### Required work
Each entry that appears below should be restated exactly as it is.

----

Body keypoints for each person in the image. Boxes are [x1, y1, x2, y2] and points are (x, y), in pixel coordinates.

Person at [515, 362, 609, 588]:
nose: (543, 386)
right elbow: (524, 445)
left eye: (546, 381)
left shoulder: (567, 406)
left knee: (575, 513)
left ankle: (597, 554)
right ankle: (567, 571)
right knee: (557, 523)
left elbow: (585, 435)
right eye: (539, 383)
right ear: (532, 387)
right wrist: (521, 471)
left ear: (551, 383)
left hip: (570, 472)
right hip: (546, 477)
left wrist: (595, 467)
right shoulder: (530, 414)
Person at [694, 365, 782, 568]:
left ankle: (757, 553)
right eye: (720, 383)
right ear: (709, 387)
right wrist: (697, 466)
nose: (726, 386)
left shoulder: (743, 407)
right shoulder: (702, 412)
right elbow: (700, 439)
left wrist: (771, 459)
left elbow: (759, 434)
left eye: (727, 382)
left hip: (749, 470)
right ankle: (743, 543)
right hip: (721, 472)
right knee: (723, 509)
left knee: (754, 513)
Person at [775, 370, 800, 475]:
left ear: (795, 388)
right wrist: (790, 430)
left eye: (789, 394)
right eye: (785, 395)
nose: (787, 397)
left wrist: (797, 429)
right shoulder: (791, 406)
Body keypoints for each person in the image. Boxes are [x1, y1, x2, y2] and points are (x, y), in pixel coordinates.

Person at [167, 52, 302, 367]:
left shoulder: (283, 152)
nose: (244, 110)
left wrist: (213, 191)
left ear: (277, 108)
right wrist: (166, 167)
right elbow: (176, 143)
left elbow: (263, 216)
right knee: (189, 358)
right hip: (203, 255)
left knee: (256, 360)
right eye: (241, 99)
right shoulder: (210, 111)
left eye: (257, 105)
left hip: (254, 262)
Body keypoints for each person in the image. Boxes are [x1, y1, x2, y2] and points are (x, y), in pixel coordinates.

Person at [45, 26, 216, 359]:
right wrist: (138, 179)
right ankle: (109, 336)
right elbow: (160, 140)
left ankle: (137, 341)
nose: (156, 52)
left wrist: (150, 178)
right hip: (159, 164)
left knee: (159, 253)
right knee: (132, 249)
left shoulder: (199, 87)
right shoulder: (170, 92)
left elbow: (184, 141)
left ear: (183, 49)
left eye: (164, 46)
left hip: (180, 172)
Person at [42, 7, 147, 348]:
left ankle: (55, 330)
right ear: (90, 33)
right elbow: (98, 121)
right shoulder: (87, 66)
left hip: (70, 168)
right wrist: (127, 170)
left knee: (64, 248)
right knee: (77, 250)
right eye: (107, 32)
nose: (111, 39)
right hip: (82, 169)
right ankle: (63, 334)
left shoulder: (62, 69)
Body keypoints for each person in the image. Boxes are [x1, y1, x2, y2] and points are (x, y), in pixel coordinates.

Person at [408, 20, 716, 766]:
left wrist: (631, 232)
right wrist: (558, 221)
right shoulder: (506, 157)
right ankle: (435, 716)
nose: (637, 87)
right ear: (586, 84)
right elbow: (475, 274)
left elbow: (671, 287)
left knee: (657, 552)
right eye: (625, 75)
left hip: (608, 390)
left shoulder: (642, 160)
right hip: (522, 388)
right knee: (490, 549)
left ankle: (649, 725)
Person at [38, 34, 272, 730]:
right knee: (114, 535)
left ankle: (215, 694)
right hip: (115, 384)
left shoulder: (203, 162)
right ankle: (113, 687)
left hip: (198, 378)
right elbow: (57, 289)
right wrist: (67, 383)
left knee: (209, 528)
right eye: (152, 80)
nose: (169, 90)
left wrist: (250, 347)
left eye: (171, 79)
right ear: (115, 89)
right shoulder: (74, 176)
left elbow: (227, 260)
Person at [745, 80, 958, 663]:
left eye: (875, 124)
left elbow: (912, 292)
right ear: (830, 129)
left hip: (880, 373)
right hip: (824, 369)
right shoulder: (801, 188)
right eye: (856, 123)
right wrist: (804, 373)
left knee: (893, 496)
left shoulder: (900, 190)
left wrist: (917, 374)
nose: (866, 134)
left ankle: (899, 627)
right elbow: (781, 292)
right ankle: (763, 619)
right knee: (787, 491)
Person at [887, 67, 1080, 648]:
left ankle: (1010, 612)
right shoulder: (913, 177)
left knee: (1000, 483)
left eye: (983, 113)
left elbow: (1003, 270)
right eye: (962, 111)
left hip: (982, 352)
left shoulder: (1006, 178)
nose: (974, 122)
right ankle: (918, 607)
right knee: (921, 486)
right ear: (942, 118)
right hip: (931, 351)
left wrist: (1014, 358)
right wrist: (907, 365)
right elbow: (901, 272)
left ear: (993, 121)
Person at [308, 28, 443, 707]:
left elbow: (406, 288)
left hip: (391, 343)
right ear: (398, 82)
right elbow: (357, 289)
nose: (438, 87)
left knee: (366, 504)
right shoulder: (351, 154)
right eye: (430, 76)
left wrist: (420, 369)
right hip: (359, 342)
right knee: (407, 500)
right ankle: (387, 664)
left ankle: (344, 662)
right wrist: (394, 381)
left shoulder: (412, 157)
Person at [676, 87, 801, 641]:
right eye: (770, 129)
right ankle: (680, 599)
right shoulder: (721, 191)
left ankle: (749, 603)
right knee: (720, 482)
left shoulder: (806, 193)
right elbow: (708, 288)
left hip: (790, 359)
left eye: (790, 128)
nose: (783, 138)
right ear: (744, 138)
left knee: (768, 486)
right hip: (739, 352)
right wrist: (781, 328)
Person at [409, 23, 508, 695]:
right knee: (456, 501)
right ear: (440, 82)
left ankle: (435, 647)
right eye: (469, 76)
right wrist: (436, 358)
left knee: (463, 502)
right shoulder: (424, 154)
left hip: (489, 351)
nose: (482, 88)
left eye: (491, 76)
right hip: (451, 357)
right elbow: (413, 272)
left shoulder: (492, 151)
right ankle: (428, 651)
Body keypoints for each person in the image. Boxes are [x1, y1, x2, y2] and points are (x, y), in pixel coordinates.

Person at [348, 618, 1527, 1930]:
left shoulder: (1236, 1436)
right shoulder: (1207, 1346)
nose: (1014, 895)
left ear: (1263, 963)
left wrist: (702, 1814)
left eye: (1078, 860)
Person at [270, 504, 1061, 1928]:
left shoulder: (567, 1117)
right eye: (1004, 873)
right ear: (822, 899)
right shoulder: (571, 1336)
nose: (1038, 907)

----

### The completed task
Body keypoints for each person in the image. Boxes are [x1, y1, x2, y2] and points are (x, y), in pixel coordinates.

Person at [515, 362, 609, 588]:
nose: (543, 386)
right elbow: (524, 445)
left eye: (546, 381)
left shoulder: (567, 406)
left knee: (575, 513)
left ankle: (597, 554)
right ankle: (567, 571)
right knee: (557, 523)
left elbow: (585, 435)
right eye: (539, 383)
right ear: (532, 387)
right wrist: (521, 471)
left ear: (551, 383)
left hip: (570, 472)
right hip: (546, 477)
left wrist: (595, 467)
right shoulder: (530, 414)
Person at [694, 365, 782, 568]:
left ankle: (757, 553)
right eye: (720, 383)
right ear: (709, 387)
right wrist: (697, 466)
nose: (726, 386)
left shoulder: (743, 407)
right shoulder: (702, 412)
right elbow: (700, 439)
left wrist: (771, 459)
left elbow: (759, 434)
left eye: (727, 382)
left hip: (749, 470)
right ankle: (743, 543)
right hip: (721, 472)
right knee: (723, 509)
left knee: (754, 513)
Person at [775, 370, 800, 475]:
left ear: (795, 388)
right wrist: (790, 430)
left eye: (789, 394)
right eye: (785, 395)
nose: (787, 397)
left wrist: (797, 429)
right shoulder: (791, 406)
Body keypoints for each person in the image. Boxes are [x1, y1, x2, y2] and points are (x, y), in pixel coordinates.

Person at [167, 52, 302, 367]:
left shoulder: (283, 152)
nose: (244, 110)
left wrist: (213, 191)
left ear: (277, 108)
right wrist: (166, 167)
right elbow: (176, 143)
left elbow: (263, 216)
right knee: (189, 358)
right hip: (203, 255)
left knee: (256, 360)
right eye: (241, 99)
right shoulder: (210, 111)
left eye: (257, 105)
left hip: (254, 262)
Body keypoints for each person in the image. Boxes are [x1, y1, x2, y2] and points are (x, y), in pixel coordinates.

Person at [45, 26, 216, 359]:
right wrist: (138, 179)
right ankle: (109, 336)
right elbow: (160, 140)
left ankle: (137, 341)
nose: (156, 52)
left wrist: (150, 178)
right hip: (159, 164)
left knee: (159, 253)
right knee: (132, 249)
left shoulder: (199, 87)
right shoulder: (170, 92)
left elbow: (184, 141)
left ear: (183, 49)
left eye: (164, 46)
left hip: (180, 172)
Person at [42, 7, 147, 348]:
left ankle: (55, 330)
right ear: (90, 33)
right elbow: (98, 121)
right shoulder: (87, 66)
left hip: (70, 168)
right wrist: (127, 170)
left knee: (64, 248)
right knee: (77, 250)
right eye: (107, 32)
nose: (111, 39)
right hip: (82, 169)
right ankle: (63, 334)
left shoulder: (62, 69)
Body keypoints for each person in the image. Boxes are [x1, y1, x2, y2] and points are (x, y), in pixel coordinates.

Person at [408, 20, 716, 766]:
left wrist: (631, 232)
right wrist: (558, 221)
right shoulder: (506, 157)
right ankle: (435, 716)
nose: (637, 87)
right ear: (586, 84)
right elbow: (475, 274)
left elbow: (671, 287)
left knee: (657, 552)
right eye: (625, 75)
left hip: (608, 390)
left shoulder: (642, 160)
right hip: (522, 388)
right knee: (490, 549)
left ankle: (649, 725)
Person at [38, 34, 272, 730]:
right knee: (114, 535)
left ankle: (215, 694)
right hip: (115, 384)
left shoulder: (203, 162)
right ankle: (113, 687)
left hip: (198, 378)
right elbow: (57, 289)
right wrist: (67, 383)
left knee: (209, 528)
right eye: (152, 80)
nose: (169, 90)
left wrist: (250, 347)
left eye: (171, 79)
right ear: (115, 89)
right shoulder: (74, 176)
left elbow: (227, 260)
Person at [745, 80, 958, 663]:
left eye: (875, 124)
left elbow: (912, 292)
right ear: (830, 129)
left hip: (880, 373)
right hip: (824, 369)
right shoulder: (801, 188)
right eye: (856, 123)
right wrist: (804, 373)
left knee: (893, 496)
left shoulder: (900, 190)
left wrist: (917, 374)
nose: (866, 134)
left ankle: (899, 627)
right elbow: (781, 292)
right ankle: (763, 619)
right knee: (787, 491)
Person at [887, 67, 1080, 648]:
left ankle: (1010, 612)
right shoulder: (913, 177)
left knee: (1000, 483)
left eye: (983, 113)
left elbow: (1003, 270)
right eye: (962, 111)
left hip: (982, 352)
left shoulder: (1006, 178)
nose: (974, 122)
right ankle: (918, 607)
right knee: (921, 486)
right ear: (942, 118)
right hip: (931, 351)
left wrist: (1014, 358)
right wrist: (907, 365)
right elbow: (901, 272)
left ear: (993, 121)
Person at [308, 28, 443, 707]:
left elbow: (406, 288)
left hip: (391, 343)
right ear: (398, 82)
right elbow: (357, 289)
nose: (438, 87)
left knee: (366, 504)
right shoulder: (351, 154)
right eye: (430, 76)
left wrist: (420, 369)
right hip: (359, 342)
right knee: (407, 500)
right ankle: (387, 664)
left ankle: (344, 662)
right wrist: (394, 381)
left shoulder: (412, 157)
Person at [676, 87, 801, 641]:
right eye: (770, 129)
right ankle: (680, 599)
right shoulder: (721, 191)
left ankle: (749, 603)
right knee: (720, 482)
left shoulder: (806, 193)
right elbow: (708, 288)
left hip: (790, 359)
left eye: (790, 128)
nose: (783, 138)
right ear: (744, 138)
left knee: (768, 486)
right hip: (739, 352)
right wrist: (781, 328)
Person at [409, 23, 508, 695]:
right knee: (456, 501)
right ear: (440, 82)
left ankle: (435, 647)
right eye: (469, 76)
right wrist: (436, 358)
left knee: (463, 502)
right shoulder: (424, 154)
left hip: (489, 351)
nose: (482, 88)
left eye: (491, 76)
right hip: (451, 357)
right elbow: (413, 272)
left shoulder: (492, 151)
right ankle: (428, 651)
Body keypoints for each person in the image. Boxes are [x1, y1, x2, y2] and points are (x, y), in pixel coordinates.

Person at [348, 618, 1527, 1930]:
left shoulder: (1236, 1436)
right shoulder: (1207, 1346)
nose: (1014, 895)
left ear: (1263, 963)
left wrist: (702, 1814)
left eye: (1078, 860)
Person at [270, 504, 1061, 1928]:
left shoulder: (567, 1117)
right eye: (1004, 873)
right ear: (822, 899)
right shoulder: (571, 1336)
nose: (1038, 907)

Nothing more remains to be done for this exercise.